Now, imagine this organization has adopted an IT-centric DevOps model rather than a multi-generational business plan. How will the organization accommodate differing DevOps structures that funnel in through the various organizations that are now part of one company? How will this company be able to leverage the benefits of the cloud, big data, and the like, without a cohesive plan? Without a multi-generational business plan, operational silos that don't communicate with one another are inevitable, leading to inefficiency, duplicated work, and incompatible products and services.

Consider a recent example involving a few household names: Google, Motorola, and ARRIS. (Check the logo on your cable modem if you're not familiar with ARRIS.)

In 2011, Google acquired Motorola. In 2013, Google sold the Motorola Home division, which produces cable and home entertainment equipment, to ARRIS. Earlier this year, ARRIS acquired Pace, which produces TV set-top boxes. Motorola, ARRIS, and Pace were all competitors at one time, but now they're all tasked with operating as a single, cohesive group.

At the time of the acquisitions, each had its own development processes, projects in the pipeline, and release cycles representing millions of invested dollars and thousands of IT workers. As the parent company, ARRIS now has to manage all of this—triple the workload it had before. If ARRIS allowed the IT organization to drive DevOps without a multi-generational business plan, the company would face a serious uphill battle in coordinating all these disparate efforts, both financially and from a human resources standpoint.

DevOps, when implemented as part of a multi-generational business plan, avoids this problem by allowing the company to more freely accommodate organizational changes through M&A activities and other high-level business changes. In the example above, ARRIS would create a multi-generational business plan for DevOps, and then fold Motorola and Pace into that plan, rather than trying to resolve three competing DevOps strategies developed at the organizational level.

How to develop a multi-generational business plan for DevOps

This all sounds like a wonderful dream, but how do you develop such a plan?

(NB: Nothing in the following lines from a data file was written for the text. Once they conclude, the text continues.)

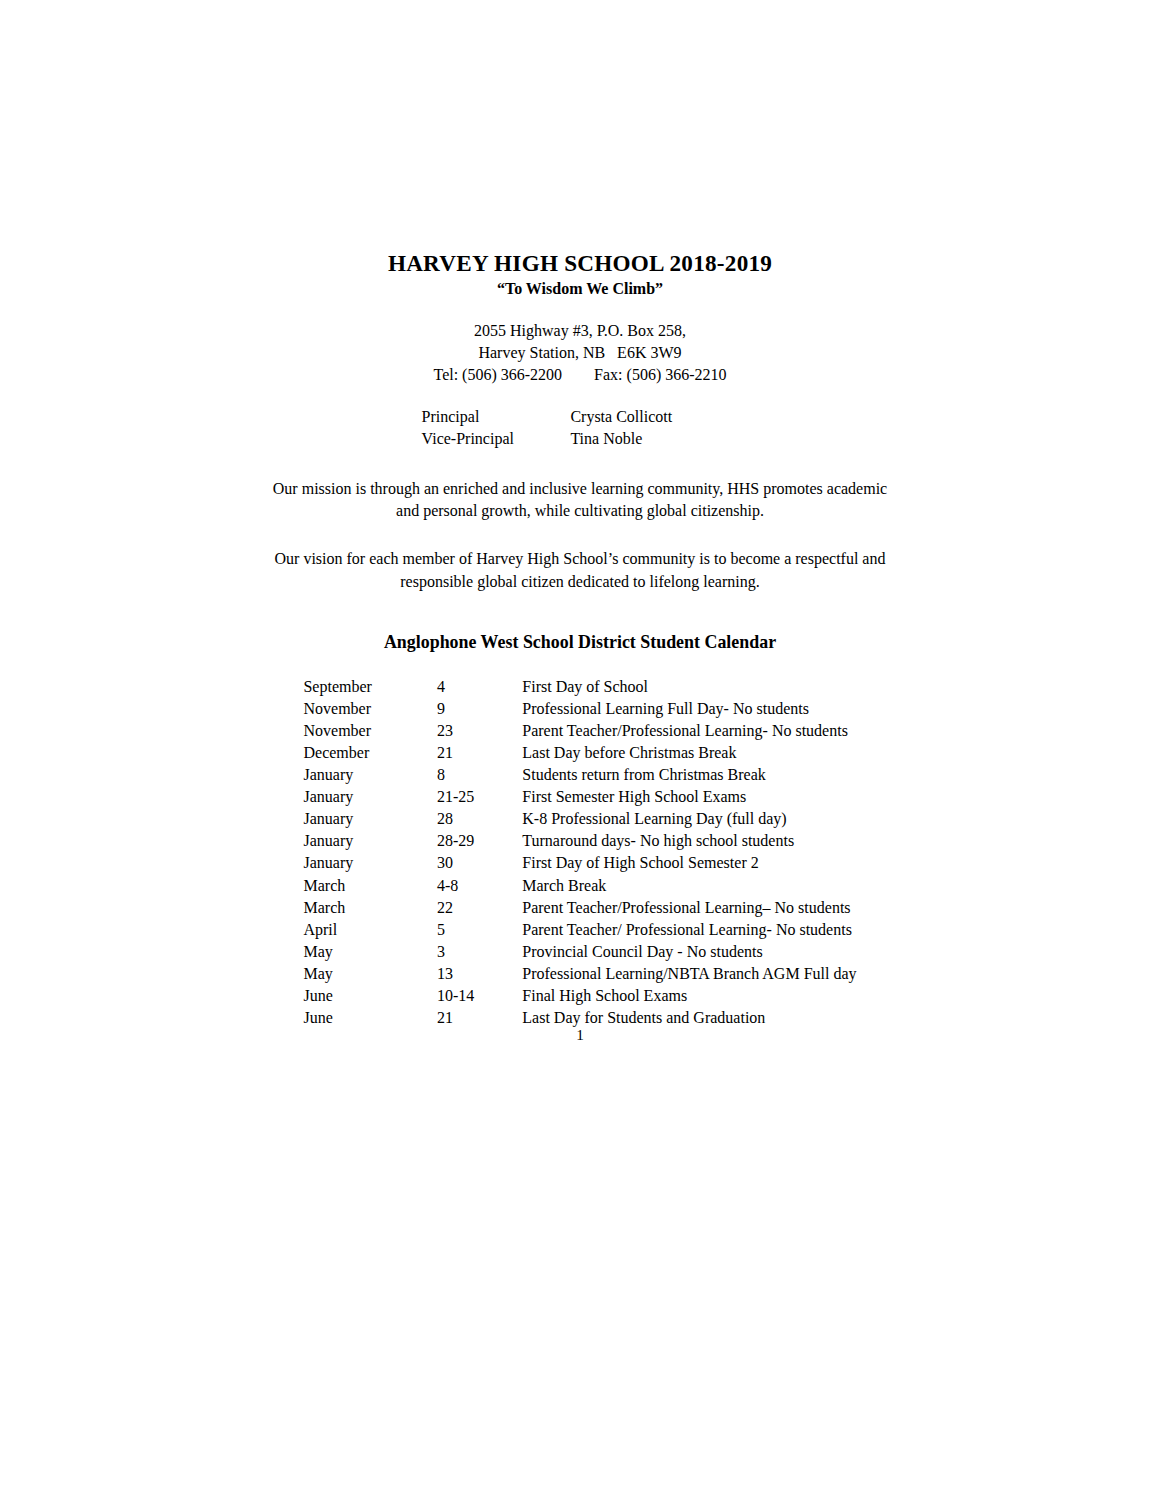HARVEY HIGH SCHOOL 2018-2019
“To Wisdom We Climb”
2055 Highway #3, P.O. Box 258,
Harvey Station, NB E6K 3W9
Tel: (506) 366-2200 Fax: (506) 366-2210
Principal Crysta Collicott
Vice-Principal Tina Noble
Our mission is through an enriched and inclusive learning community, HHS promotes academic and personal growth, while cultivating global citizenship.
Our vision for each member of Harvey High School’s community is to become a respectful and responsible global citizen dedicated to lifelong learning.
Anglophone West School District Student Calendar
| September | 4 | First Day of School |
| November | 9 | Professional Learning Full Day- No students |
| November | 23 | Parent Teacher/Professional Learning- No students |
| December | 21 | Last Day before Christmas Break |
| January | 8 | Students return from Christmas Break |
| January | 21-25 | First Semester High School Exams |
| January | 28 | K-8 Professional Learning Day (full day) |
| January | 28-29 | Turnaround days- No high school students |
| January | 30 | First Day of High School Semester 2 |
| March | 4-8 | March Break |
| March | 22 | Parent Teacher/Professional Learning– No students |
| April | 5 | Parent Teacher/ Professional Learning- No students |
| May | 3 | Provincial Council Day - No students |
| May | 13 | Professional Learning/NBTA Branch AGM Full day |
| June | 10-14 | Final High School Exams |
| June | 21 | Last Day for Students and Graduation |
1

The first step is to outline a vision, starting with your company's strategic business objectives. Most executives know what these are, but the objectives may not be outlined in writing and communicated to the rest of the organization. Create a vision for the company, then outline the company's strategic business units—departments, groups, or products that are tasked with reaching one or more of the strategic business objectives. Publish the identities of those units and objectives to everyone in the business.

Next, ask if IT is aligned with these objectives. IT should be tasked with being the conduit through which strategic business units communicate and objectives are achieved.

Make IT your strategic link between business objectives and your business units

DevOps comes into play when you understand the shifting and evolving business that we outlined above. Strategic business objectives are not static but fluid, and they change as the business grows. The technologies and processes your company invests in will change over time, which requires the IT organization to be adaptable. Think of the peak of the IT triangle in the graphic above as a pointer on a scale, depending on where your business is on the multi-generational timeline (see the next graphic for a visual explanation). That pointer shifts over time as the company matures and the corporate vision evolves.

One major goal of DevOps is to bridge the gap between your organization's culture and organizational behavior: translating vision into action. Don't waste a lot of energy circling around the nebulous arena of IT processes when you're defining a DevOps strategy. Rather, focus on the business itself.

Here are some key things to think about when you develop your plan:

  • Never define DevOps based on IT requirements. Requirements should be driven by management and the business's needs, not the IT department.
  • Never define DevOps as a process or framework. DevOps should be thought of as a business layer that translates the business's vision into a more traditional process.
  • Don't waste time implementing DevOps-specific tools or processes. These will muddy the vision and plan with unnecessary clutter.
  • Define specific DevOps solutions based on your organization's multi-generational business plan. Again, let the plan drive your tactics.
  • Remember your organization's position in the business life cycle and use that position accordingly when defining DevOps.
  • Monitor your business and its market for changes. If you don't adapt your DevOps solutions to account for these changes, your organization won't be successful at translating strategic business objectives into reality.
  • Ensure strategic business objectives and strategic business units are aligned. Remember, both of these may change over time.

When everything's put together, take a look at how DevOps and the IT organization fit into your new multi-generational business plan.

Organization multi generation graphic

A sensible approach to DevOps

A smart DevOps implementation requires supporting rapid organizational change but also developing a long-term vision for that change. Without a multi-generational plan for DevOps, your business may grow and thrive. But the more you depend on technology to achieve breakthrough results for the enterprise, the more difficult it will be to grow unless you manage your technology resources wisely. You need to support both the rapid pace of day-to-day development and your business's long-term vision.

All the planning in the world won't ensure you can accurately predict the way your business will evolve over the next decade and beyond. Think about the various stages of evolution of the typical growth-oriented business, and use that schema to map out the long-term trajectories for your organization. Just remember that your IT capabilities are only a small part of that trajectory, and there's no reason DevOps should be limited to only that one facet of your business.